Homeothermy

Although most fish are exclusively aquatic and cold-blooded, there are exceptions to both cases. Fish from a number of different groups have evolved the capacity to live out of the water for extended periods of time. Of these amphibious fish some such as the mudskipper can live and move about on land for up to several days. Also, certain species of fish maintain elevated body temperatures to varying degrees. Endothermic teleosts (bony fishes) are all in the suborder Scombroidei and include the billfishes, tunas, and one species of "primitive" mackerel (Gasterochisma melampus).

All sharks in the family Lamnidae – shortfin mako, long fin mako, white, porbeagle, and salmon shark – are known to have the capacity for endothermy, and evidence suggests the trait exists in family Alopiidae (thresher sharks). The degree of endothermy varies from the billfish, which warm only their eyes and brain, to bluefin tuna and porbeagle sharks who maintain body temperatures elevated in excess of 20 °C above ambient water temperatures. See also gigantothermy. Endothermy, though metabolically costly, is thought to provide advantages such as increased contractile force of muscles, higher rates of central nervous system processing, and higher rates of digestion.

Excretory system

As with many aquatic animals, most fishes release their nitrogenous wastes as ammonia. Some of the wastes diffuse through the gills into the surrounding water. Others are removed by the kidneys, excretory organs that filter wastes from the blood. Kidneys help fishes control the amount of ammonia in their bodies. Saltwater fish tend to lose water because of osmosis. In saltwater fish, the kidneys concentrate wastes and return as much water as possible back to the body. The reverse happens in freshwater fish, they tend to gain water continuously. The kidneys of freshwater fish are specially adapted to pump out large amounts of dilute urine. Some fish have specially adapted kidneys that change their function, allowing them to move from freshwater to saltwater.

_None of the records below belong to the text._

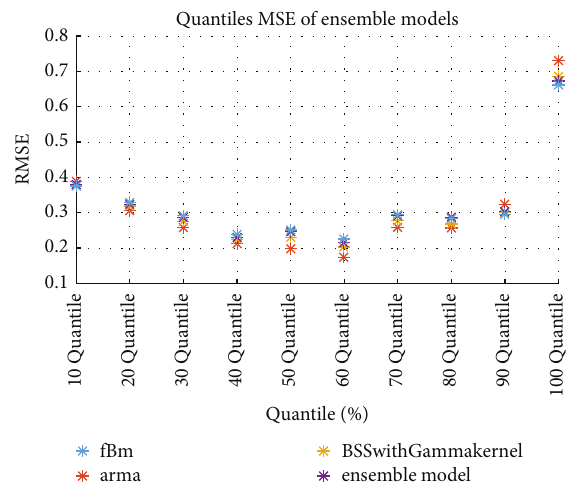
Figure 9: Quantile error of realized volatility of three volatility prediction models and their integrated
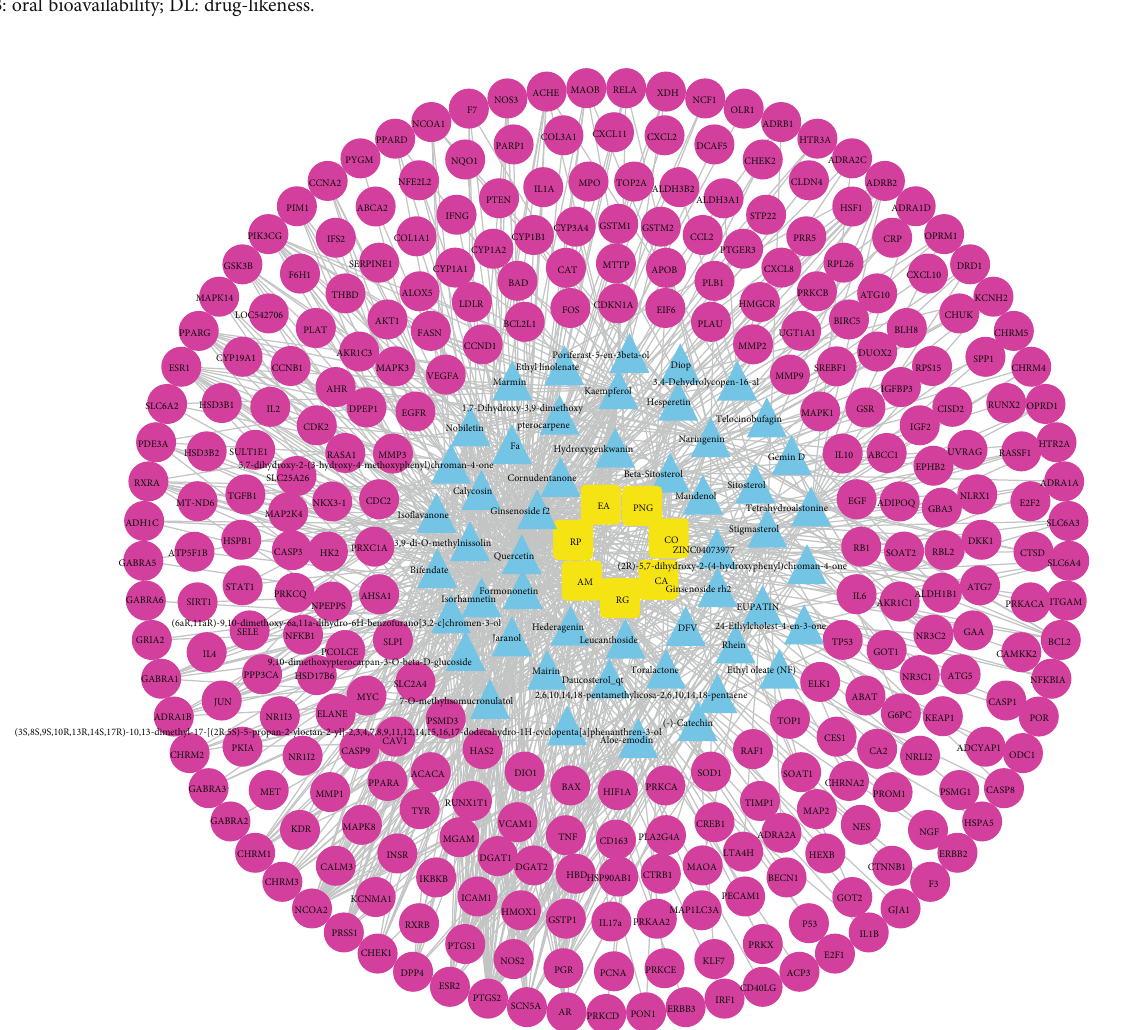
Figure 2: The herb-compound-target network was conducted for Tangshen Formula (TSF). The yellow rectangle nodes represent herbs (AM: Astragalus membranaceus ; CO: Cornus o ffi cinalis ; RG: Rehmannia glutinosa ; RP: Rheum palmatum ; PNG: Panax notoginseng ; EA: Euonymus alatus , CA: Citrus aurantium ). The blue triangle nodes represent compounds, the red circle nodes represent the potential targets, and the lines among inner nodes display the relationship among herbs, compounds, and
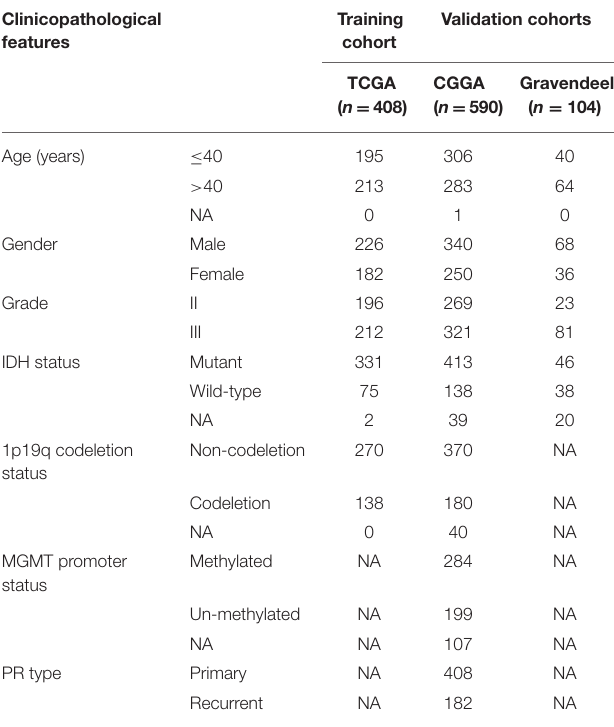
TABLE 1 | Clinicopathological information of patients with lower-grade glioma (LGG) in the training and validation cohorts. Clinicopathological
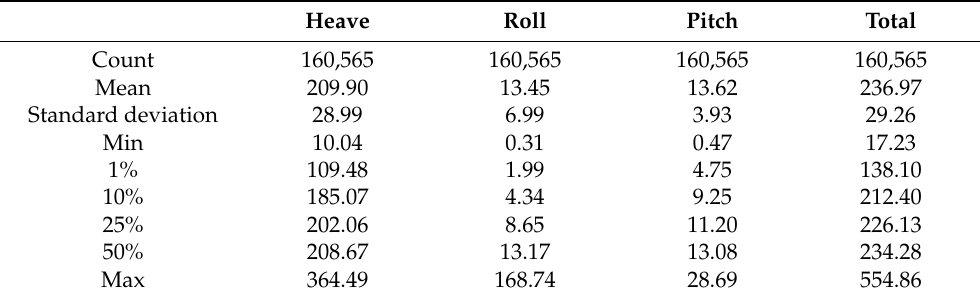
Table 3. Statistics on the distribution of RMSE values of case HS405HA070_SS05WA270 .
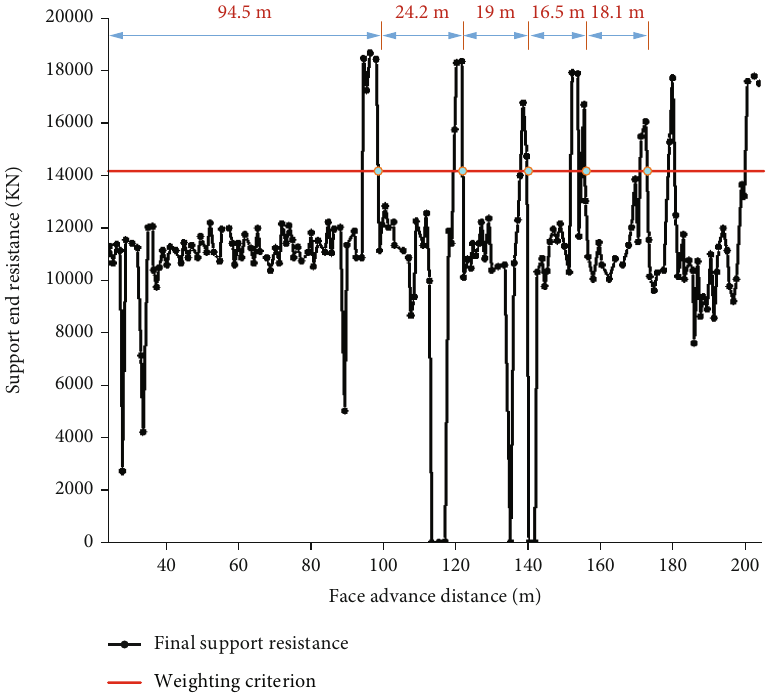
Figure 2: Law of the end resistance variation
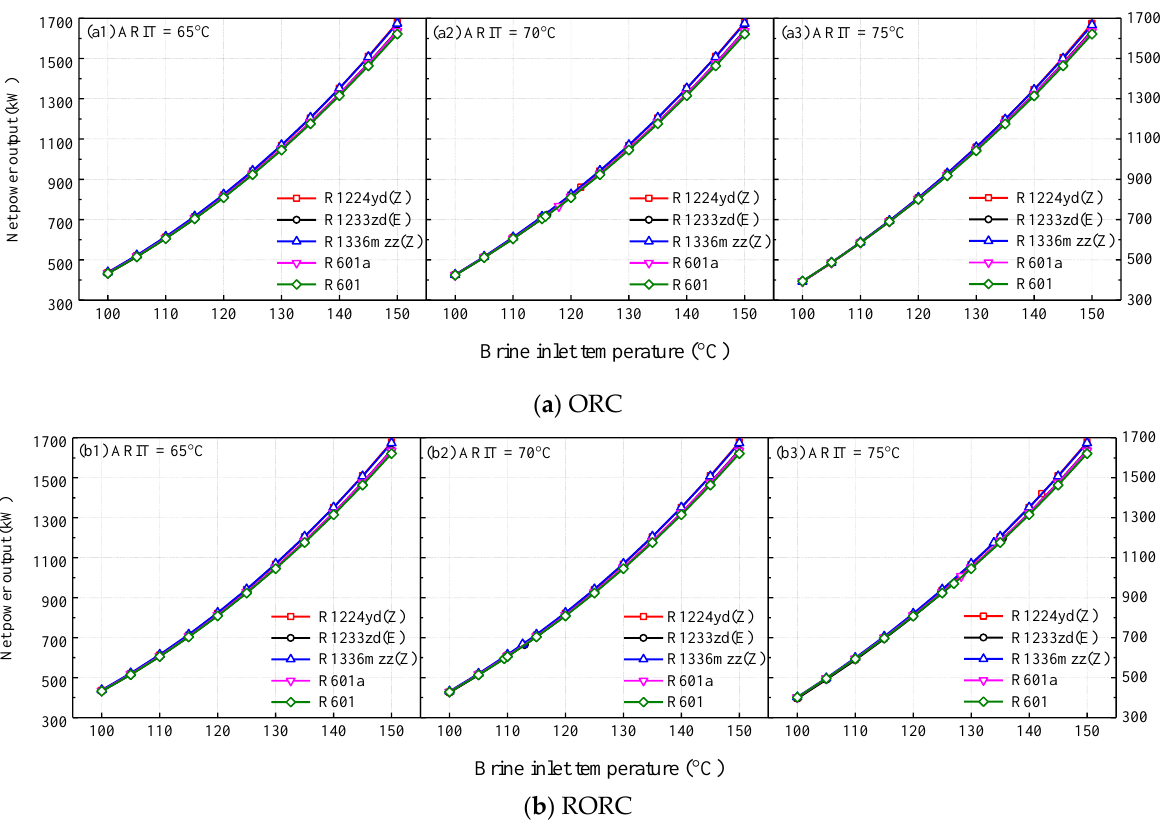
Figure 6. Net power outputs for ( a ) ORCs and ( b ) RORCs at the optimal conditions for various BITs and ARITs.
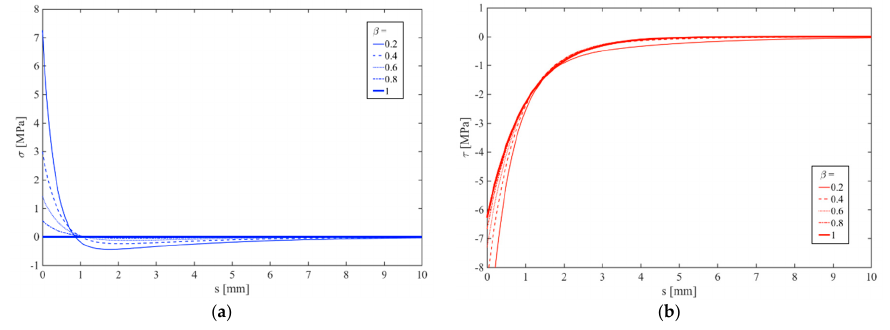
Figure 17. Effect of the mechanical ratio β on the interface local response: ( a ) Normal stress; ( b ) Tangential stress. (Isotropic specimen). J. Compos. Sci. 2018 , 2 , x FOR PEER REVIEW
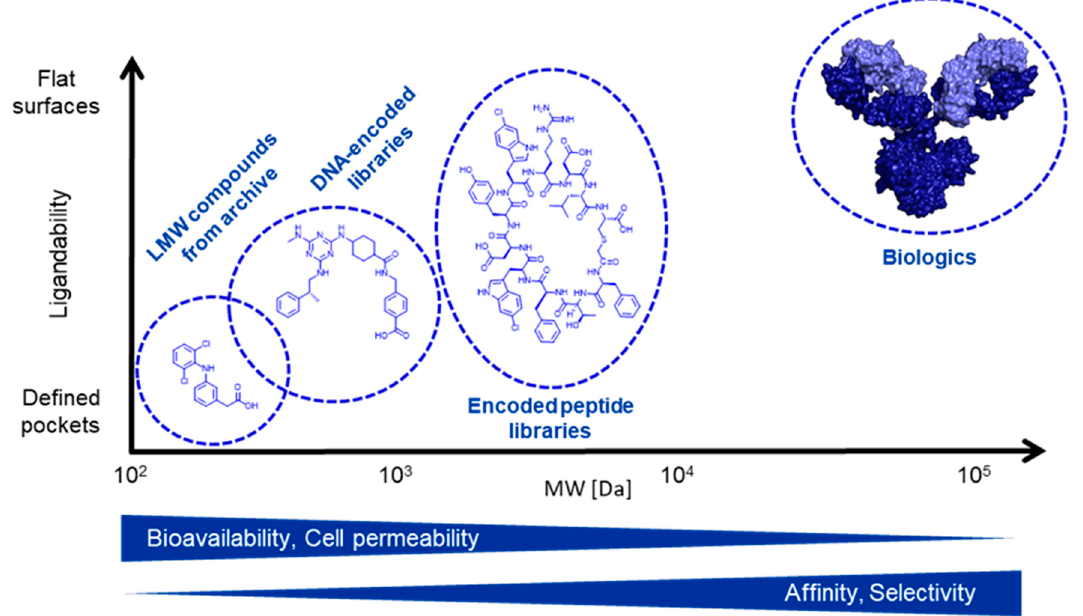
Figure 1. Model of chemical space available for hit finding and positioning of the encoded library technologies DEL and PDP. While those ligands on the left typically have a higher bioavailability and cell permeability due to their smaller size, this gets less and less pronounced towards larger molecular weights. In contrast, bigger molecules like peptides and biologics most often possess higher affinities and selectivities towards their targets compared to LMW compounds. The typical numbers of library sizes are about 10 6 for archive-based compound collections, about 10 9 for DELs, 10 12 for peptide libraries and about 10 10 for biological agents.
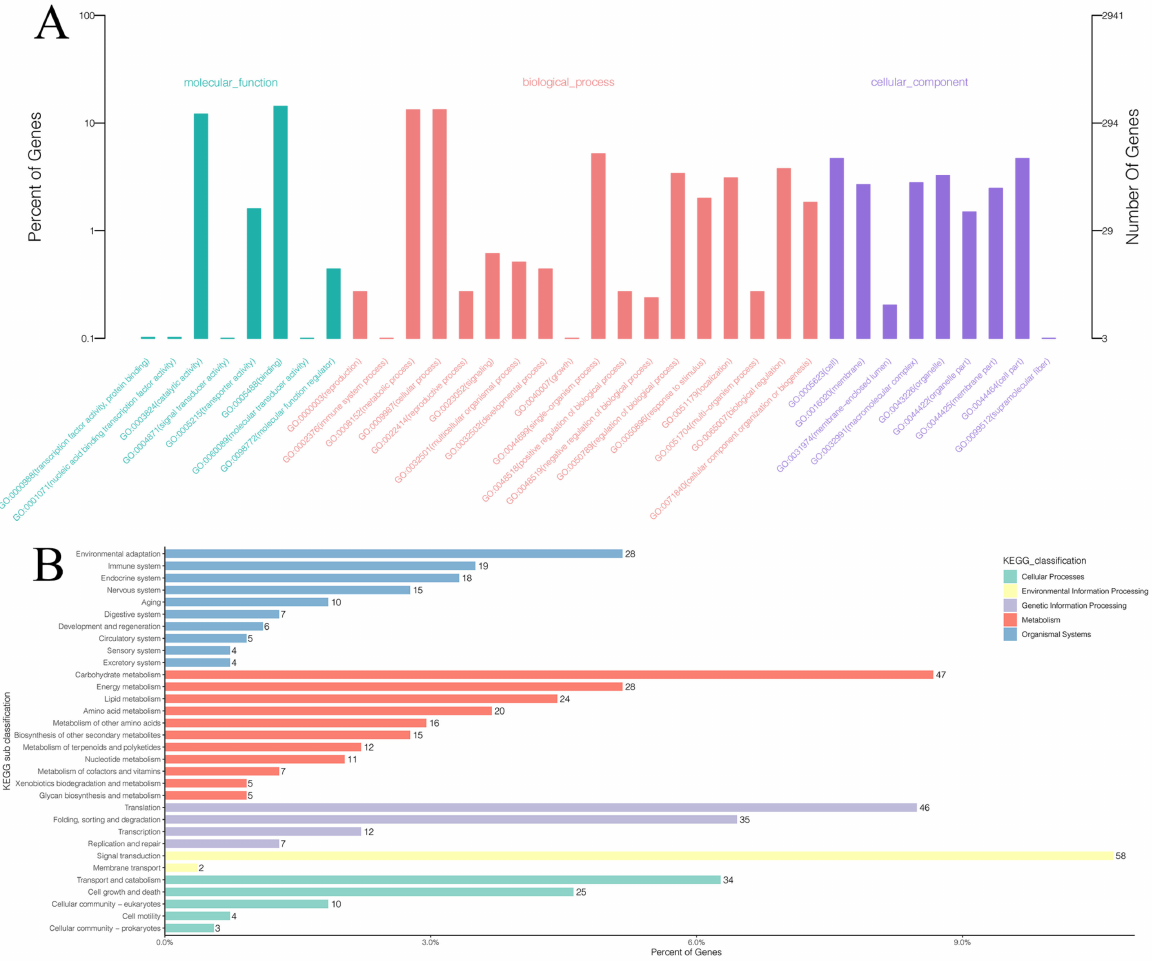
Figure 6. GO and KEGG enrichment of genes in the selective sweep regions between subgroup B and C. ( A ): GO enrichment; ( B ): KEGG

Sensory and nervous system

Fish have well-developed nervous systems that organize around a central brain, that is divided into different parts. The most anterior, or front, end of the brain are the olfactory bulbs, which are involved in the fish's sense of smell. Unlike most vertebrates, the cerebrum of the fish primarily processes the sense of smell rather than being responsible for all voluntary actions. The optic lobes process information from the eyes. The cerebellum coordinates body movements while the medulla oblongata controls the functions of internal organs. Most fishes possess highly developed sense organs. Nearly all daylight fish have well-developed eyes that have color vision that is at least as good as a human's. Many fish also have specialized cells known as chemoreceptors that are responsible for extraordinary senses of taste and smell. Although they have ears in their heads, many fish may not hear sounds very well. However, most fishes have sensitive receptors that form the lateral line system. The lateral line system allows for many fish to detect gentle currents and vibrations, as well as to sense the motion of other nearby fish and prey. In 2003, it was found by Scottish scientists at Edinburgh University performing research on rainbow trout that fish exhibit behaviors often associated with pain. Some fishes, such as catfish and sharks, have organs that detect low levels electric current. Other fishes, like the electric eel, can produce their own electricity.